David Gibson writes in RNS:

On Jan. 2, the very day her husband, Sam, succumbed to a long and debilitating illness, Tickle found herself flat on her back with a high fever, “as sick as I’ve ever been” and racked by “the cough from hell.”

The fever eventually subsided, but the cough wouldn’t let go. When she finally visited the doctor last month, the diagnosis was quick, and grim: Stage IV lung cancer that had already spread to her spine. The doctors told her she has four months to live, maybe six.

“And then they added: ‘But you’re very healthy so it may take longer.’ Which I just loved!” she says with her characteristic sharp laugh.

Indeed, that’s the kind of irony that delights Tickle, even in sober moments like this, and it embodies the sort of dry humor and frank approach that leaven even her most poignant, personal reflections. It’s also central to the distinctive style, delivered in a rich Southern register, that has won her innumerable fans and friends who will be hard-hit by the news of her illness.

Tickle approaches this stage in her life through the eyes of faith.

In spite of this impressive literary lineage, however, it is the cancer that is shaping the last chapter of Tickle’s life.

And yet, she displays a remarkable equanimity in the face of this final, and most merciless, deadline.

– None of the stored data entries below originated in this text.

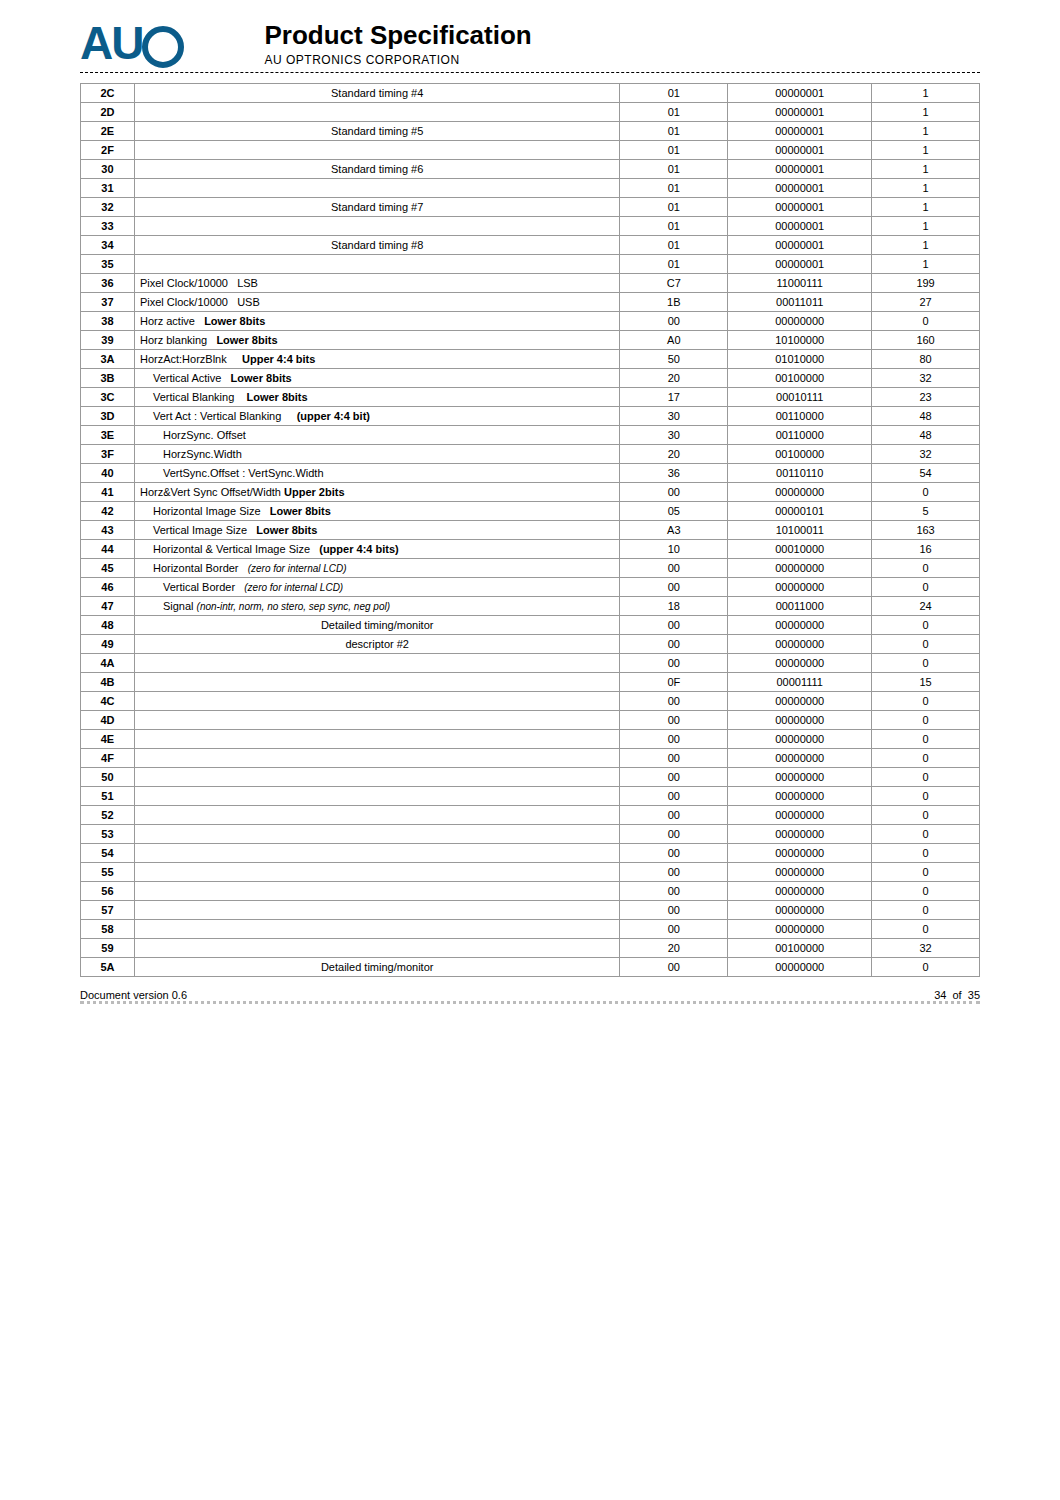AU
Product Specification
AU OPTRONICS CORPORATION
| 2C | Standard timing #4 | 01 | 00000001 | 1 |
| 2D | | 01 | 00000001 | 1 |
| 2E | Standard timing #5 | 01 | 00000001 | 1 |
| 2F | | 01 | 00000001 | 1 |
| 30 | Standard timing #6 | 01 | 00000001 | 1 |
| 31 | | 01 | 00000001 | 1 |
| 32 | Standard timing #7 | 01 | 00000001 | 1 |
| 33 | | 01 | 00000001 | 1 |
| 34 | Standard timing #8 | 01 | 00000001 | 1 |
| 35 | | 01 | 00000001 | 1 |
| 36 | Pixel Clock/10000 LSB | C7 | 11000111 | 199 |
| 37 | Pixel Clock/10000 USB | 1B | 00011011 | 27 |
| 38 | Horz active Lower 8bits | 00 | 00000000 | 0 |
| 39 | Horz blanking Lower 8bits | A0 | 10100000 | 160 |
| 3A | HorzAct:HorzBlnk Upper 4:4 bits | 50 | 01010000 | 80 |
| 3B | Vertical Active Lower 8bits | 20 | 00100000 | 32 |
| 3C | Vertical Blanking Lower 8bits | 17 | 00010111 | 23 |
| 3D | Vert Act : Vertical Blanking (upper 4:4 bit) | 30 | 00110000 | 48 |
| 3E | HorzSync. Offset | 30 | 00110000 | 48 |
| 3F | HorzSync.Width | 20 | 00100000 | 32 |
| 40 | VertSync.Offset : VertSync.Width | 36 | 00110110 | 54 |
| 41 | Horz&Vert Sync Offset/Width Upper 2bits | 00 | 00000000 | 0 |
| 42 | Horizontal Image Size Lower 8bits | 05 | 00000101 | 5 |
| 43 | Vertical Image Size Lower 8bits | A3 | 10100011 | 163 |
| 44 | Horizontal & Vertical Image Size (upper 4:4 bits) | 10 | 00010000 | 16 |
| 45 | Horizontal Border (zero for internal LCD) | 00 | 00000000 | 0 |
| 46 | Vertical Border (zero for internal LCD) | 00 | 00000000 | 0 |
| 47 | Signal (non-intr, norm, no stero, sep sync, neg pol) | 18 | 00011000 | 24 |
| 48 | Detailed timing/monitor | 00 | 00000000 | 0 |
| 49 | descriptor #2 | 00 | 00000000 | 0 |
| 4A | | 00 | 00000000 | 0 |
| 4B | | 0F | 00001111 | 15 |
| 4C | | 00 | 00000000 | 0 |
| 4D | | 00 | 00000000 | 0 |
| 4E | | 00 | 00000000 | 0 |
| 4F | | 00 | 00000000 | 0 |
| 50 | | 00 | 00000000 | 0 |
| 51 | | 00 | 00000000 | 0 |
| 52 | | 00 | 00000000 | 0 |
| 53 | | 00 | 00000000 | 0 |
| 54 | | 00 | 00000000 | 0 |
| 55 | | 00 | 00000000 | 0 |
| 56 | | 00 | 00000000 | 0 |
| 57 | | 00 | 00000000 | 0 |
| 58 | | 00 | 00000000 | 0 |
| 59 | | 20 | 00100000 | 32 |
| 5A | Detailed timing/monitor | 00 | 00000000 | 0 |
Document version 0.6
34 of 35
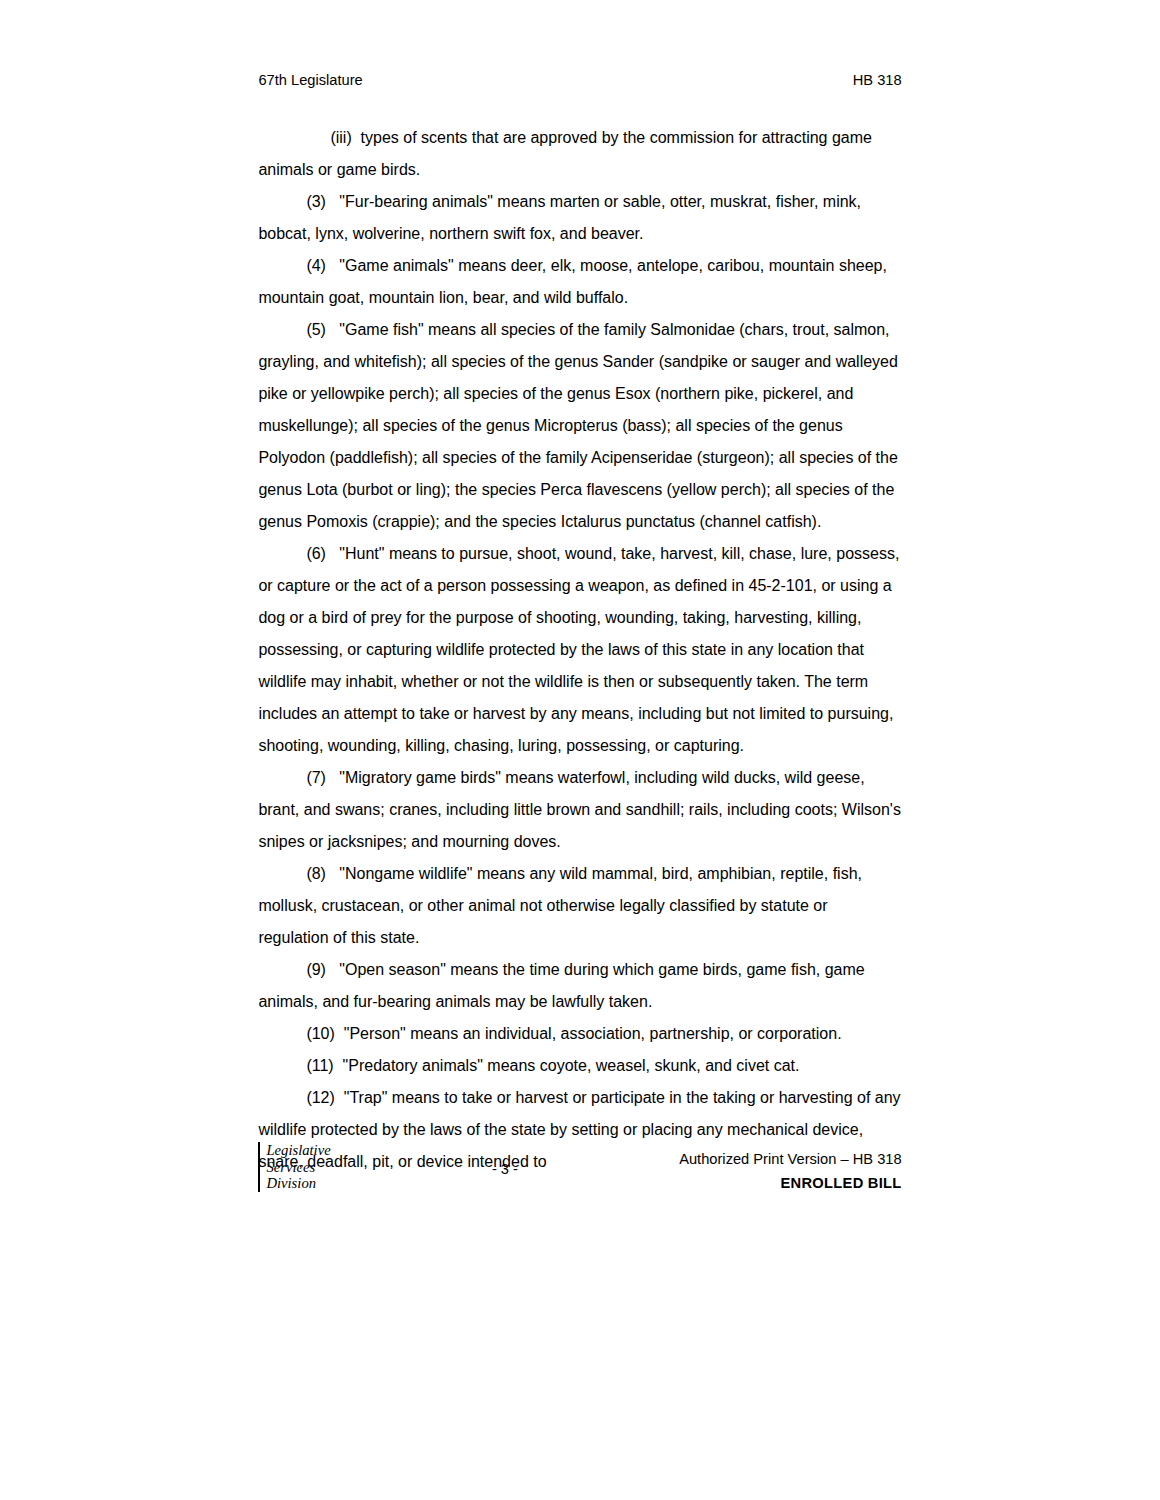67th Legislature
HB 318
(iii) types of scents that are approved by the commission for attracting game animals or game birds.
(3) "Fur-bearing animals" means marten or sable, otter, muskrat, fisher, mink, bobcat, lynx, wolverine, northern swift fox, and beaver.
(4) "Game animals" means deer, elk, moose, antelope, caribou, mountain sheep, mountain goat, mountain lion, bear, and wild buffalo.
(5) "Game fish" means all species of the family Salmonidae (chars, trout, salmon, grayling, and whitefish); all species of the genus Sander (sandpike or sauger and walleyed pike or yellowpike perch); all species of the genus Esox (northern pike, pickerel, and muskellunge); all species of the genus Micropterus (bass); all species of the genus Polyodon (paddlefish); all species of the family Acipenseridae (sturgeon); all species of the genus Lota (burbot or ling); the species Perca flavescens (yellow perch); all species of the genus Pomoxis (crappie); and the species Ictalurus punctatus (channel catfish).
(6) "Hunt" means to pursue, shoot, wound, take, harvest, kill, chase, lure, possess, or capture or the act of a person possessing a weapon, as defined in 45-2-101, or using a dog or a bird of prey for the purpose of shooting, wounding, taking, harvesting, killing, possessing, or capturing wildlife protected by the laws of this state in any location that wildlife may inhabit, whether or not the wildlife is then or subsequently taken. The term includes an attempt to take or harvest by any means, including but not limited to pursuing, shooting, wounding, killing, chasing, luring, possessing, or capturing.
(7) "Migratory game birds" means waterfowl, including wild ducks, wild geese, brant, and swans; cranes, including little brown and sandhill; rails, including coots; Wilson's snipes or jacksnipes; and mourning doves.
(8) "Nongame wildlife" means any wild mammal, bird, amphibian, reptile, fish, mollusk, crustacean, or other animal not otherwise legally classified by statute or regulation of this state.
(9) "Open season" means the time during which game birds, game fish, game animals, and fur-bearing animals may be lawfully taken.
(10) "Person" means an individual, association, partnership, or corporation.
(11) "Predatory animals" means coyote, weasel, skunk, and civet cat.
(12) "Trap" means to take or harvest or participate in the taking or harvesting of any wildlife protected by the laws of the state by setting or placing any mechanical device, snare, deadfall, pit, or device intended to
Legislative
Services
Division
- 3 -
Authorized Print Version – HB 318
ENROLLED BILL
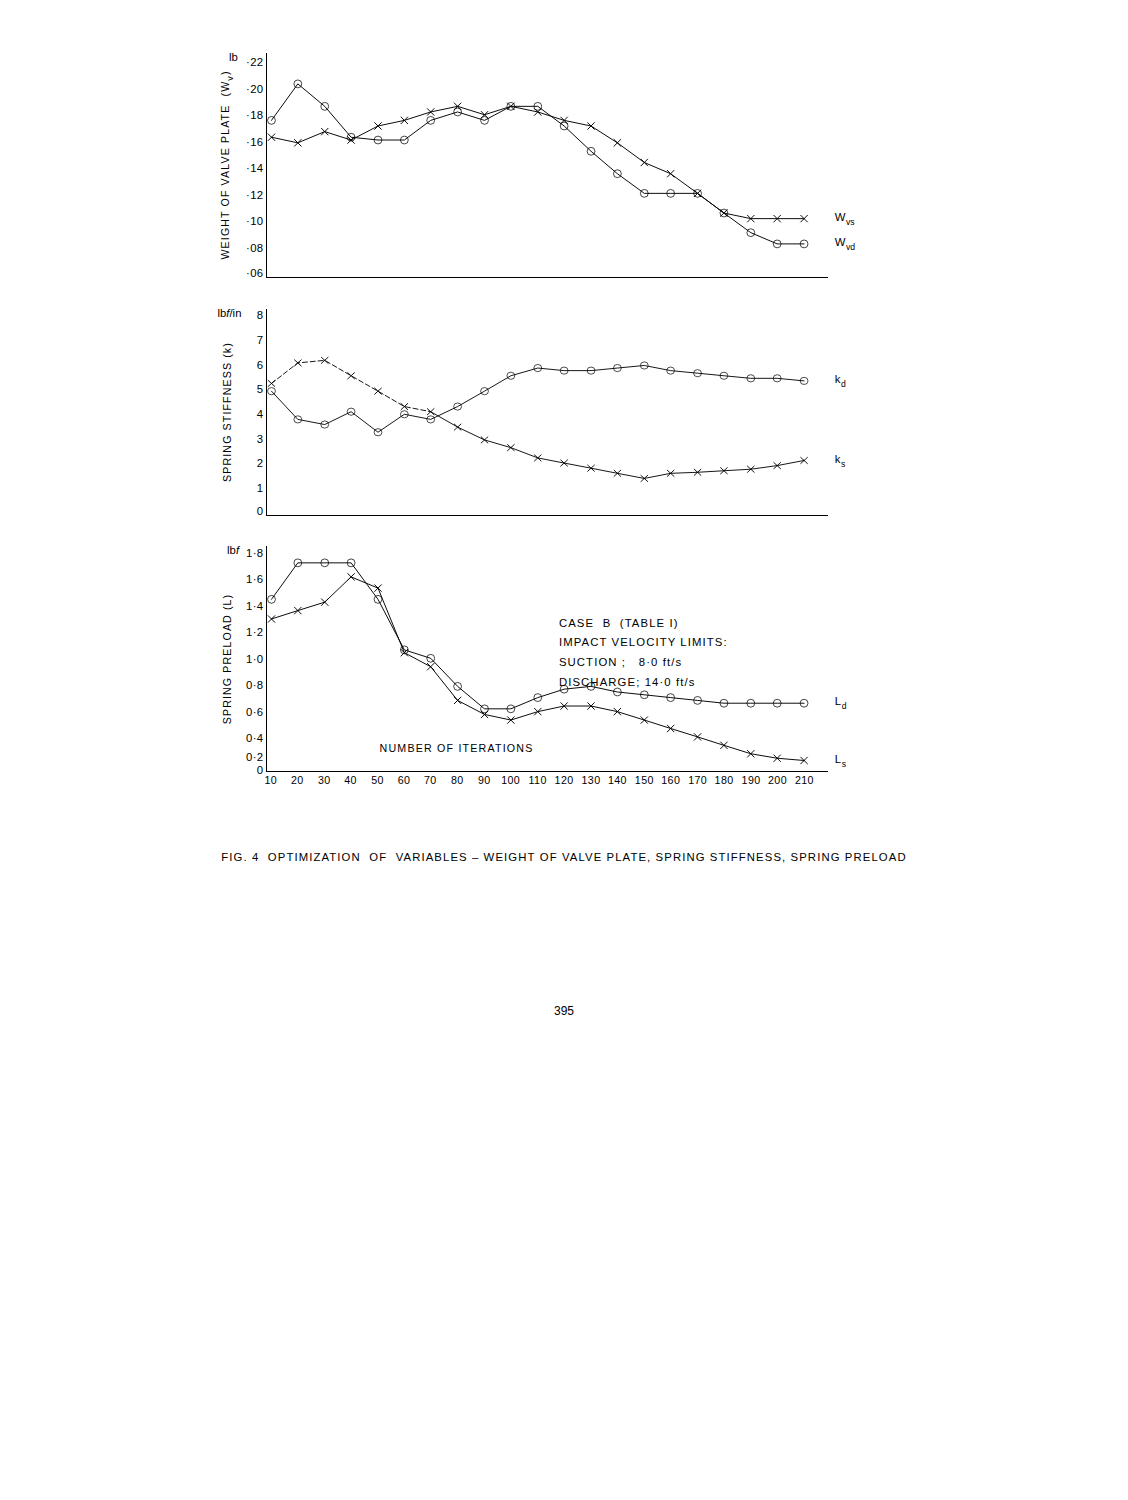lb ·22 ·20 ·18 ·16 ·14 ·12 ·10 ·08 ·06 WEIGHT OF VALVE PLATE (Wv) Wvs Wvd
lbf/in 8 7 6 5 4 3 2 1 0 SPRING STIFFNESS (k) kd ks
lbf 1·8 1·6 1·4 1·2 1·0 0·8 0·6 0·4 0·2 0 SPRING PRELOAD (L) Ld Ls
CASE B (TABLE I)
IMPACT VELOCITY LIMITS:
SUCTION ; 8·0 ft/s
DISCHARGE; 14·0 ft/s
NUMBER OF ITERATIONS
10 20 30 40 50 60 70 80 90 100 110 120 130 140 150 160 170 180 190 200 210
FIG. 4 OPTIMIZATION OF VARIABLES – WEIGHT OF VALVE PLATE, SPRING STIFFNESS, SPRING PRELOAD
395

“At 81 you figure you’re going to die of something, and sooner rather than later,” she says, sitting at her kitchen table for her first interview about her diagnosis. “I could almost embrace this, that, OK, now I know what it’s probably going to be, and probably how much time there is. So you can clean up some of the mess you’ve made and tie up some of the loose ends.”

“I am no more afraid of dying than I am of, I don’t know, drinking this coffee,” she continues, pointing to her mug. (It’s actually filled with Postum since she’s had to give up caffeine. She remains, thankful, though, that she can still drink a nightly whiskey.  “Jack Daniels, of course!” she says, shocked at the suggestion that a Tennessee native would drink anything else.)